# Requirement:
Would you return every entry below without a single difference?

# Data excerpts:

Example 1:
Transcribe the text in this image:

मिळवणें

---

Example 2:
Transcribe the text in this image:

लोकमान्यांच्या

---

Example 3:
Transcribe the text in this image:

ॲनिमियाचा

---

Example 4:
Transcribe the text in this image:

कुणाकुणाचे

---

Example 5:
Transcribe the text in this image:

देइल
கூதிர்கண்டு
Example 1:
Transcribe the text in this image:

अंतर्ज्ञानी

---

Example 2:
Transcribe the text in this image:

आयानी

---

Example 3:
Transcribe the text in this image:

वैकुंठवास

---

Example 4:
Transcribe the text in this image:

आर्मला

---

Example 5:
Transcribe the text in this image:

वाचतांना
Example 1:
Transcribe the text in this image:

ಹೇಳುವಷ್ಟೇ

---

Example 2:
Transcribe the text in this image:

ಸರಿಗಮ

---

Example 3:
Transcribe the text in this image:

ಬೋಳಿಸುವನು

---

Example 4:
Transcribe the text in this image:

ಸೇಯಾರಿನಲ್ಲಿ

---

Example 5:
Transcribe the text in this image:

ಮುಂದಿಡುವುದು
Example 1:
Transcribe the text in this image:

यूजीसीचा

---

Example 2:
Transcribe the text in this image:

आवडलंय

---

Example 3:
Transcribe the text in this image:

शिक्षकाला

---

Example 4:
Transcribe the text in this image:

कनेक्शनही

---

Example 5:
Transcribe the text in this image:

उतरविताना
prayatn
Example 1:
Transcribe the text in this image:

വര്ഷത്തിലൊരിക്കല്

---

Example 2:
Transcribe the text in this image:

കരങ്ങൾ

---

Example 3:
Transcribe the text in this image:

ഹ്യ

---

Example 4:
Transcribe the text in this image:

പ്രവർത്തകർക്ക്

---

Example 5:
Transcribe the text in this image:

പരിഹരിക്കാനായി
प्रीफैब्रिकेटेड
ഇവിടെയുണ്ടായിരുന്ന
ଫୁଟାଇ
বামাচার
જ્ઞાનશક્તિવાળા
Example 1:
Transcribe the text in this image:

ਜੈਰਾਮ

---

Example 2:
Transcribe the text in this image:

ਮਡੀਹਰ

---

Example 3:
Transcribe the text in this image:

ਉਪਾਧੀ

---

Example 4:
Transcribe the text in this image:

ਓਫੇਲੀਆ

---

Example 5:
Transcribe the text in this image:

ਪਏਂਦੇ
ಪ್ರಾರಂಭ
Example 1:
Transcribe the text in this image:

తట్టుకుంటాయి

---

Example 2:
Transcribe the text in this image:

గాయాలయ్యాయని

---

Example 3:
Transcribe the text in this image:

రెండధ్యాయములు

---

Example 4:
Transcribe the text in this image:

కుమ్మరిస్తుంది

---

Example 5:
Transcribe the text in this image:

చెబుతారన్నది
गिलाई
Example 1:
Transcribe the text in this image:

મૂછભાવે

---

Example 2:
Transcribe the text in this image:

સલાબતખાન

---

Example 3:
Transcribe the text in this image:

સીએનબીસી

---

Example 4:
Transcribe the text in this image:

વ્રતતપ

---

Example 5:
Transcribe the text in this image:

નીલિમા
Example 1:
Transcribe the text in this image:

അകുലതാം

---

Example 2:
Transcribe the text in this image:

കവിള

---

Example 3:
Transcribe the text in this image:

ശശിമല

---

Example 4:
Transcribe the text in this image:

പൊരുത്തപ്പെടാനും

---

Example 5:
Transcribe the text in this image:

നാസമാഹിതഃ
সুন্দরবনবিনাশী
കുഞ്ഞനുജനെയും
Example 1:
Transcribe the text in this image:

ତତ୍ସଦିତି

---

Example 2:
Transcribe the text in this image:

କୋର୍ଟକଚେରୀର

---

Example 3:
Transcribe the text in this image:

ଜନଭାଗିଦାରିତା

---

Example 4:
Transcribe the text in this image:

# Exercise solution:
Example 1:
Transcribe the text in this image:

मिळवणें

---

Example 2:
Transcribe the text in this image:

लोकमान्यांच्या

---

Example 3:
Transcribe the text in this image:

ॲनिमियाचा

---

Example 4:
Transcribe the text in this image:

कुणाकुणाचे

---

Example 5:
Transcribe the text in this image:

देइल
கூதிர்கண்டு
Example 1:
Transcribe the text in this image:

अंतर्ज्ञानी

---

Example 2:
Transcribe the text in this image:

आयानी

---

Example 3:
Transcribe the text in this image:

वैकुंठवास

---

Example 4:
Transcribe the text in this image:

आर्मला

---

Example 5:
Transcribe the text in this image:

वाचतांना
Example 1:
Transcribe the text in this image:

ಹೇಳುವಷ್ಟೇ

---

Example 2:
Transcribe the text in this image:

ಸರಿಗಮ

---

Example 3:
Transcribe the text in this image:

ಬೋಳಿಸುವನು

---

Example 4:
Transcribe the text in this image:

ಸೇಯಾರಿನಲ್ಲಿ

---

Example 5:
Transcribe the text in this image:

ಮುಂದಿಡುವುದು
Example 1:
Transcribe the text in this image:

यूजीसीचा

---

Example 2:
Transcribe the text in this image:

आवडलंय

---

Example 3:
Transcribe the text in this image:

शिक्षकाला

---

Example 4:
Transcribe the text in this image:

कनेक्शनही

---

Example 5:
Transcribe the text in this image:

उतरविताना
prayatn
Example 1:
Transcribe the text in this image:

വര്ഷത്തിലൊരിക്കല്

---

Example 2:
Transcribe the text in this image:

കരങ്ങൾ

---

Example 3:
Transcribe the text in this image:

ഹ്യ

---

Example 4:
Transcribe the text in this image:

പ്രവർത്തകർക്ക്

---

Example 5:
Transcribe the text in this image:

പരിഹരിക്കാനായി
प्रीफैब्रिकेटेड
ഇവിടെയുണ്ടായിരുന്ന
ଫୁଟାଇ
বামাচার
જ્ઞાનશક્તિવાળા
Example 1:
Transcribe the text in this image:

ਜੈਰਾਮ

---

Example 2:
Transcribe the text in this image:

ਮਡੀਹਰ

---

Example 3:
Transcribe the text in this image:

ਉਪਾਧੀ

---

Example 4:
Transcribe the text in this image:

ਓਫੇਲੀਆ

---

Example 5:
Transcribe the text in this image:

ਪਏਂਦੇ
ಪ್ರಾರಂಭ
Example 1:
Transcribe the text in this image:

తట్టుకుంటాయి

---

Example 2:
Transcribe the text in this image:

గాయాలయ్యాయని

---

Example 3:
Transcribe the text in this image:

రెండధ్యాయములు

---

Example 4:
Transcribe the text in this image:

కుమ్మరిస్తుంది

---

Example 5:
Transcribe the text in this image:

చెబుతారన్నది
गिलाई
Example 1:
Transcribe the text in this image:

મૂછભાવે

---

Example 2:
Transcribe the text in this image:

સલાબતખાન

---

Example 3:
Transcribe the text in this image:

સીએનબીસી

---

Example 4:
Transcribe the text in this image:

વ્રતતપ

---

Example 5:
Transcribe the text in this image:

નીલિમા
Example 1:
Transcribe the text in this image:

അകുലതാം

---

Example 2:
Transcribe the text in this image:

കവിള

---

Example 3:
Transcribe the text in this image:

ശശിമല

---

Example 4:
Transcribe the text in this image:

പൊരുത്തപ്പെടാനും

---

Example 5:
Transcribe the text in this image:

നാസമാഹിതഃ
সুন্দরবনবিনাশী
കുഞ്ഞനുജനെയും
Example 1:
Transcribe the text in this image:

ତତ୍ସଦିତି

---

Example 2:
Transcribe the text in this image:

କୋର୍ଟକଚେରୀର

---

Example 3:
Transcribe the text in this image:

ଜନଭାଗିଦାରିତା

---

Example 4:
Transcribe the text in this image:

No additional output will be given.